Awkward questions about Tibet, Hong Kong and human rights in China proper, it seems safe to predict, will not be allowed to spoil three days of toasts, carriage rides and banqueting. Treats include a stay-over for the President and his wife in the “Belgian suite” of Buckingham Palace, a state dinner hosted by the Queen, a dinner with the Prime Minister at Chequers, an address to Parliament, and meetings with selected scientists and stars.
Clearly, Britain is determined to do what it takes to become “China’s strongest supporter in the West”, to quote the Chinese ambassador to London, Liu Xiaoming. As a strategy, that is defensible in purely economic terms. Beijing is dangling the promise of investing more than £100bn in the UK in the next 10 years. As the economies of our European trading partners continue to stagnate, it makes sense to try to attract as much capital as possible from growing economies in Asia and elsewhere. This is already happening in fact. Chinese tourists may prefer Paris to London but for Chinese businessmen it has long been the other way around. China invested more in the UK over the past five years than in France, Germany and Italy combined.

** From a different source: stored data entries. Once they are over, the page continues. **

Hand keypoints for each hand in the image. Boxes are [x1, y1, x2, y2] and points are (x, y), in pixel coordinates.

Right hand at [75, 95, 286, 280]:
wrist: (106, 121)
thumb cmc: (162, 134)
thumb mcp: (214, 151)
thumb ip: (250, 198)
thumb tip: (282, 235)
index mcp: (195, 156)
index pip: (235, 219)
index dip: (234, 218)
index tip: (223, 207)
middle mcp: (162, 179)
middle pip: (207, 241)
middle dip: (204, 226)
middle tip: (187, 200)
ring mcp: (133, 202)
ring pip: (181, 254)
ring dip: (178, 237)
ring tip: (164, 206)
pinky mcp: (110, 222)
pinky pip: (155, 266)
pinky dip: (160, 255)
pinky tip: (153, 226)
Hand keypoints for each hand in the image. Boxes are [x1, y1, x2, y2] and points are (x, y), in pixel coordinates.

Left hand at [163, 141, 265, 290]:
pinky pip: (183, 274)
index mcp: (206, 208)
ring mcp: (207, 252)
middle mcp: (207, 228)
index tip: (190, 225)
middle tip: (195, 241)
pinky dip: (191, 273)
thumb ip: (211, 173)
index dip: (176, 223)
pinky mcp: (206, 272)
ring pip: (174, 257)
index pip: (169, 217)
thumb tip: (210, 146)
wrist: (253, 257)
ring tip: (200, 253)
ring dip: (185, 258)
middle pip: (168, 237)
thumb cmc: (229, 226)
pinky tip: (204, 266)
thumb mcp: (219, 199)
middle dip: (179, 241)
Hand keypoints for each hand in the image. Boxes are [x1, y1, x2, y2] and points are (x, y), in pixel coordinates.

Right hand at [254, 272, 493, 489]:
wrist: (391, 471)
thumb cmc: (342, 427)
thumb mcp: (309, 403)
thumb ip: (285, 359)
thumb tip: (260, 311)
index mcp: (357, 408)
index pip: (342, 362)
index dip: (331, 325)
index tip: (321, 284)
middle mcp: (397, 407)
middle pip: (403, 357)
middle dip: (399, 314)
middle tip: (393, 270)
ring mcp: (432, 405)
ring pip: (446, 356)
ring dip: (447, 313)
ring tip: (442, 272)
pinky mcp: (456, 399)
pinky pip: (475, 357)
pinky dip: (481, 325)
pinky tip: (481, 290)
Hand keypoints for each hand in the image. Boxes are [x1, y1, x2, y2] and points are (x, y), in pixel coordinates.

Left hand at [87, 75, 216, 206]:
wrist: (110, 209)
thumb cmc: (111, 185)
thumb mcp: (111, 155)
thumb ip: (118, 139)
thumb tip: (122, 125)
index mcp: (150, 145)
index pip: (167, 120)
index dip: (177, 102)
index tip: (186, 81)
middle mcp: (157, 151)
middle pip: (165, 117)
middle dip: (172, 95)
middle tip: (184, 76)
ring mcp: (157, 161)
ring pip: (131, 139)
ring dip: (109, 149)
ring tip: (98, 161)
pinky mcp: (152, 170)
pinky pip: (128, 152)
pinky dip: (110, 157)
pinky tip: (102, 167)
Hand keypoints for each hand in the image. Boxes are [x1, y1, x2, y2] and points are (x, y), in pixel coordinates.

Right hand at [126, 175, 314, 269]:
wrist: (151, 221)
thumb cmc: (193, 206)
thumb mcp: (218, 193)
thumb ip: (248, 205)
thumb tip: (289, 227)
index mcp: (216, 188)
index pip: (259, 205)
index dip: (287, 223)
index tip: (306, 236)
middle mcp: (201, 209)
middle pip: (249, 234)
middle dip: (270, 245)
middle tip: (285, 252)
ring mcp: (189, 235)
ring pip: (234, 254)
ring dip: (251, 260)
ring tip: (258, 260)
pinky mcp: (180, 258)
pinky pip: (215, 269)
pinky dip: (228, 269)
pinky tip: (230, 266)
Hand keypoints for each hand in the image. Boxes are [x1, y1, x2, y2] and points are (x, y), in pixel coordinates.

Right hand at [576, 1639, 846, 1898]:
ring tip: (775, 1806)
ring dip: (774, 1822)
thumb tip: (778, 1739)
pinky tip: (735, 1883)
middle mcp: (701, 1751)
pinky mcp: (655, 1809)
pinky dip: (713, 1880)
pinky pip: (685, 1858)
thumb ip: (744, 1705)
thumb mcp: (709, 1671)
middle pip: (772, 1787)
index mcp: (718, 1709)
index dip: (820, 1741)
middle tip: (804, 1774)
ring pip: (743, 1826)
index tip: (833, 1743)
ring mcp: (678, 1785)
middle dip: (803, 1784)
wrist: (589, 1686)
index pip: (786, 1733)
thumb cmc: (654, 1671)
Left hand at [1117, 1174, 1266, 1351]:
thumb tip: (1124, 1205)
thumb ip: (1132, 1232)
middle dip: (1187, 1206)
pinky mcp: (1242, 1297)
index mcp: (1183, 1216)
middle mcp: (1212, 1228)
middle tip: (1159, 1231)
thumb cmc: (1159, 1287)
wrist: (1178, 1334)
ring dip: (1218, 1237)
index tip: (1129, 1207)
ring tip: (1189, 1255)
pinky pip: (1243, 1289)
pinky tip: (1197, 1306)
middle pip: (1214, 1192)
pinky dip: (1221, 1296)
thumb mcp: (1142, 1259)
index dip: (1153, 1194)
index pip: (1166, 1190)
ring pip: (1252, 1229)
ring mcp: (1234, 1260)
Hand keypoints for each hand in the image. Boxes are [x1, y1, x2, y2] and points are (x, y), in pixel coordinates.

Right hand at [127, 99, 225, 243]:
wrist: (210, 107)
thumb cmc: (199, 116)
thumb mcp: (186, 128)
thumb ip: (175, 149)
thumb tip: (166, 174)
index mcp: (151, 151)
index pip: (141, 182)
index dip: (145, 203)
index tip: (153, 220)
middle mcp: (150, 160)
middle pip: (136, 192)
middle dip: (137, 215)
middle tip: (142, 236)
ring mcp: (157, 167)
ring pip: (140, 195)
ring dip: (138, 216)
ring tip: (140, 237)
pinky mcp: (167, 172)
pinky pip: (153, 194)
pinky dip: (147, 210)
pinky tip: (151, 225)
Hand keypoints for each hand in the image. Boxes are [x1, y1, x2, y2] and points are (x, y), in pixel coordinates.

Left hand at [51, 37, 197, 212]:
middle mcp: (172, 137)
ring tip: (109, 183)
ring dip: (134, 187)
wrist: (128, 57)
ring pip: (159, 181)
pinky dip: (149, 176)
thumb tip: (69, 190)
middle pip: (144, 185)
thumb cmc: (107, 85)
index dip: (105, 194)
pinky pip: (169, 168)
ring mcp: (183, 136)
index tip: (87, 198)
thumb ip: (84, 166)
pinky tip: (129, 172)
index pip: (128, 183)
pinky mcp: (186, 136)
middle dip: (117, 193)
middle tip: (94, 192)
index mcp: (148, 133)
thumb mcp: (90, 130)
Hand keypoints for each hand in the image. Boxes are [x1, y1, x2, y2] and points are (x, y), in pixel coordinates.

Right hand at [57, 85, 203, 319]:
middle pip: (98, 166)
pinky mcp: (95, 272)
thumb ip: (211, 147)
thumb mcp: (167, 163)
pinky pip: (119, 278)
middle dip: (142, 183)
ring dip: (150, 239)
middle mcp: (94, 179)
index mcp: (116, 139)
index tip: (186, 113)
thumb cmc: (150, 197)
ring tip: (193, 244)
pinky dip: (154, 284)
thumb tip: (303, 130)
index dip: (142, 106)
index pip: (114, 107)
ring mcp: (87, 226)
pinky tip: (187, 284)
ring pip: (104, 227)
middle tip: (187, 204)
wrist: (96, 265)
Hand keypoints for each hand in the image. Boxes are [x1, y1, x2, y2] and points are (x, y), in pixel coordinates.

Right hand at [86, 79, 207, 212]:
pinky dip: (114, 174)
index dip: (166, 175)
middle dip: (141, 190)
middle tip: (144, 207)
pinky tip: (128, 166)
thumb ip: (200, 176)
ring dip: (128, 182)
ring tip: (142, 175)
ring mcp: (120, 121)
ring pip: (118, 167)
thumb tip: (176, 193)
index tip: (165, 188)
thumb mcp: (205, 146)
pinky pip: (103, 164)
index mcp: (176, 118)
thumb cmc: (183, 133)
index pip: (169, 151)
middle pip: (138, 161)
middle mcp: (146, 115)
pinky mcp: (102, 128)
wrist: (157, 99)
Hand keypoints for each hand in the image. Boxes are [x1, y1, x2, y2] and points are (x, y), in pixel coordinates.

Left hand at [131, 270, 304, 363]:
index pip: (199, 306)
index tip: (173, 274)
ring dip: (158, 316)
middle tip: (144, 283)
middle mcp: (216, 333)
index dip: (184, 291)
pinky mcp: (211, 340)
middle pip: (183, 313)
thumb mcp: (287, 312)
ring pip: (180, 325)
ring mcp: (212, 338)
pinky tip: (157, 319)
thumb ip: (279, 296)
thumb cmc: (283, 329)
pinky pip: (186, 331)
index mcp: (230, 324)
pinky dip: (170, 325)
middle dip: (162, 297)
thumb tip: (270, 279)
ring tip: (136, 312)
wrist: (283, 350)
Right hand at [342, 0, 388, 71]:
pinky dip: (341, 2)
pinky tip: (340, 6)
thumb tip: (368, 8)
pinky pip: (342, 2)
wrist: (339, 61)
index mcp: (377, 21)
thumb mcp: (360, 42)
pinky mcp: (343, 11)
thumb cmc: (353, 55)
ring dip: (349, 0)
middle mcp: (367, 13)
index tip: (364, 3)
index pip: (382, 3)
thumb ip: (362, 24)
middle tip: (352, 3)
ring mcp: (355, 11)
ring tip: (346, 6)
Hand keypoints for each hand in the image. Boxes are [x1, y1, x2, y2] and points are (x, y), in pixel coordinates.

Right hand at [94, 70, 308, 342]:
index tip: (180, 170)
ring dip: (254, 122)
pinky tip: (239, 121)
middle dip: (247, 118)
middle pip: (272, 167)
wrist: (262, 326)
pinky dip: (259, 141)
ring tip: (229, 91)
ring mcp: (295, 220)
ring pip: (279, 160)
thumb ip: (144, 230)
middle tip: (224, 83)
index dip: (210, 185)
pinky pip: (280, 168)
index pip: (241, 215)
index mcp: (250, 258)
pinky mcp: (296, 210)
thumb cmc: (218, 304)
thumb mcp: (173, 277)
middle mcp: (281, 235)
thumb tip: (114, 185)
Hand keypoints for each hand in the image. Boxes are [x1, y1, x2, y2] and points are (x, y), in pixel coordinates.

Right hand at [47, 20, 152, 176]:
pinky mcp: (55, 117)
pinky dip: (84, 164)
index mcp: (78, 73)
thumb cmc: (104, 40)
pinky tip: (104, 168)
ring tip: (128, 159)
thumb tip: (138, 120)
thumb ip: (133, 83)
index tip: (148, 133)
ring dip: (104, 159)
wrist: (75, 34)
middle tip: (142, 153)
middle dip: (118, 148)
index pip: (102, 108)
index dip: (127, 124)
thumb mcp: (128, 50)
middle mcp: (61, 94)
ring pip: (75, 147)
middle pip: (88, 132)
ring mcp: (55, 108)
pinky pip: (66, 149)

During the’s visit, as a taste of things to come, we should expect an announcement of Chinese backing for the new nuclear power station at Hinkley Point in Somerset. No one disputes the need to attract business from China. But it is embarrassing when this hunger for Chinese capital starts to look desperate, and when it makes our leaders willing to forgo even the most cautious discussion of China’s mixed human rights record. Only the Labour leader, Jeremy Corbyn, appears ready to strike a discordant note, having promised to raise his concerns with the President at a brief one-to-one meeting before tomorrow’s white-tie banquet. Mr Xi may dismiss Mr Corbyn as a figure of no consequence. But it is cheering that at least one senior British politician is ready to convey the message that not everyone endorses the argument that trade is all that matters and that our values are relative, depending on the amount of cash on the table.
China is in no sense the world’s most egregious violator of human rights. It is a more open and freer society than it was 20 or 30 years ago and Britain’s leaders will always argue that engagement is the way to make an improving situation better. However, there is a difference between engagement and the kind of forelock-tugging flattery that Mr Cameron and George Osborne seem bent on dishing out. This is the problem with the policy towards China – and not only towards that state: our friendship with Saudi Arabia is another case in point. It is not just the depressing signal it sends to human rights campaigners in those countries but the message it sends to the world.
Britain’s critics may say it has always been selective in its criticisms and only ever targeted the rights records of countries of no economic or strategic importance. The way our leaders are courting China is in danger of turning what was a suspicion into an undeniable fact.